Some Explaining

E________, first draft: 62,000 words

Very excited about the upcoming publication of my second novel, A Quiet Teacher, which is due out on November 1! But also feeling that, as the saying goes, I have some ‘splainin’ to do. How has it come about that a writer of science fiction has turned his hand to a murder mystery?

The answer, I guess, is because I couldn’t stop myself.

The SF writer, Harlan Ellison, when asked where he got his ideas from, reputedly answered, “Schenectady.” Speaking for myself, the ideas that flash out of the atom-smasher of fact, memory, and emotion that is the Oyebanji subconscious tend to be about things, or situations. Fermi’s paradox, for instance (The Wrong Shape To Fly in Baen’s upcoming Worlds Long Lost anthology), or “What would happen at the end of a generation ship’s voyage?” (Braking Day). But A Quiet Teacher wasn’t like that at all. I literally (literarily?) woke up one morning with the character of the protagonist, Greg Abimbola, fully formed in my head. Well . . . I didn’t know his name at the time, and it was a while before I realized he’d lost his left eye in something other than an accident. Still, apart from that, I knew everything about him.

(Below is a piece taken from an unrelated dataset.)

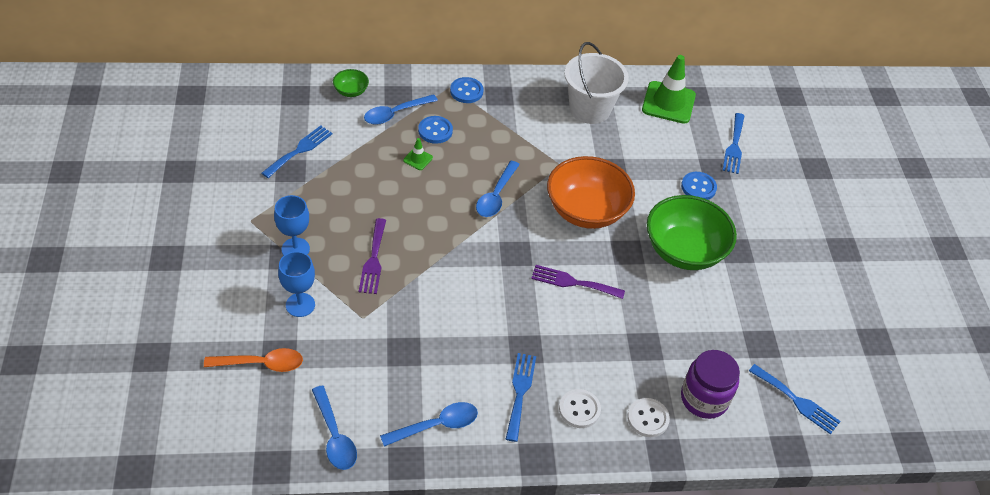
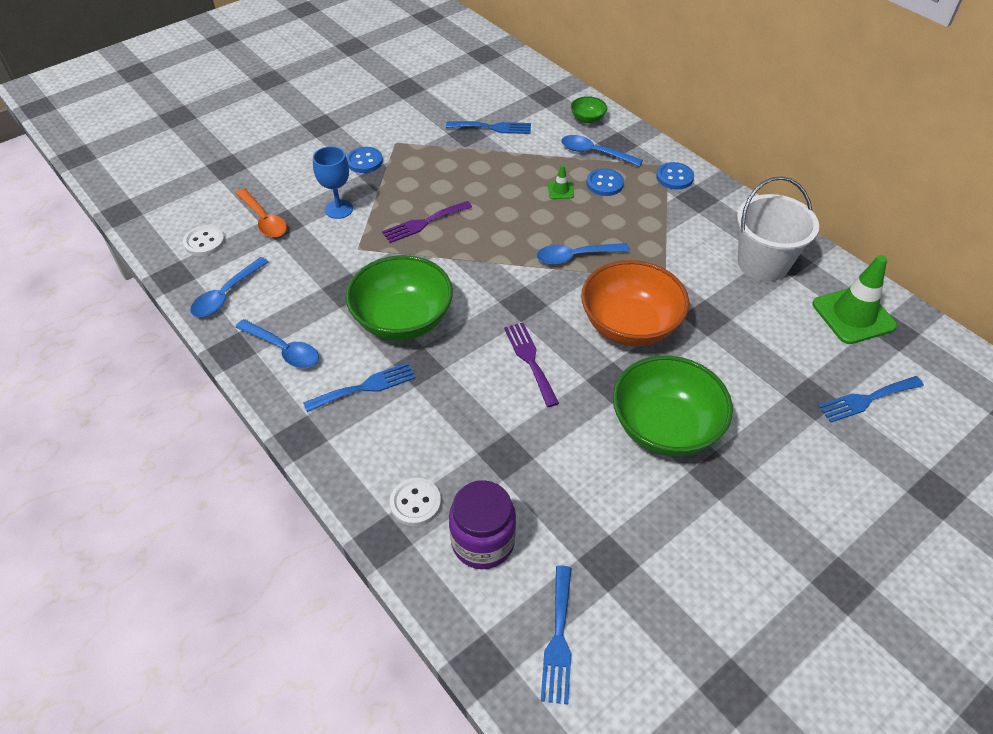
camera: 60 degrees right, 0 degrees up
blue goblet [274,195,310,255] -> none
white button [559,389,601,428] -> white button moved to [183,225,225,256]
blue button [681,172,717,200] -> blue button moved to [346,147,383,173]
none -> green bowl [346,255,453,341]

It was, to say the least, weird.

But there was nothing I could do with him. I was an aspiring science fiction writer (I don’t think Braking Day even had an agent at the time, never mind a publisher). Outside of high school English assignments, science fiction was all I had ever written, and Greg was very much a character who belonged in the “real” world. He was absolutely, most definitely not for me.

And yet he wouldn’t go away. Bit by bit, flashes of a mystery novel built around him would appear while I was buttering toast, or riding my bike, or (please keep this to yourselves) during conference calls at work. I kept ignoring it, but the flashes kept coming until I had something close to a complete plot just floating around in my head with nowhere to go. At which point, I stopped ignoring and got scared instead.

I don’t know how to write mysteries, I told myself in an increasingly panicky internal dialog. I don’t know enough about the genre. I’ll be a laughingstock. Well, why don’t you read some? See if you can get the feel of it? Can’t be any harm in that, surely?

So, I did. I read Shroud for a Nightingale by P.D. James, The Witch Elm, by Tana French, Broken Promise, by Linwood Barclay, and a bunch of others. And then, thinking it need never see the light of day, I had a crack at what became A Quiet Teacher. It wasn’t called, A Quiet Teacher, of course. I called it Varsity Reds. No one, and I mean no one, liked that title. As related elsewhere in this blog, my titling expertise is so poorly regarded, I expect that I will soon be contractually forbidden from naming my own books.

Having written it, and really enjoyed writing it, I put the manuscript to one side because I wasn’t sure it was good enough. No. That’s not quite right. I thought it wasn’t half bad. I thought it had pace, and great characterizations, and a really cool mystery at its core. But here’s the problem: I’m a science fiction writer! When it comes to mysteries, I can’t tell the difference between a Roche limit and an event horizon.

Enter R. R is my wife’s very good friend, not mine. R, unlike my tactful, circumspect better half, is blunt to the point of rudeness. R is also a retired police officer and, most importantly of all, a fanatical consumer of murder mysteries. I honestly don’t think I’ve ever seen her read anything else. With some trepidation I handed her a copy of the manuscript (printed out, the old-fashioned way). It came back covered in red ink. On closer inspection, though, they were nits, easily fixed. R even went so far as to say she had to force herself to slow down and give feedback because she kept racing on to find out what happened next. Pleasantly surprised, I screwed my courage to the sticking place and called up my agent, the estimable Brady. Brady’s interests are adult science fiction, the UNC Tar Heels, and world peace (in that order) and here I was, asking him to sell a murder mystery by a science fiction writer with one not-yet-published book under his belt.

He did, too. A Quiet Teacher comes out on November 1, 2022, courtesy of the fine folks at Severn House. Please give it a try. If you like it, I’ll write some more. If you don’t, you, me (and Brady) will pretend like it never happened.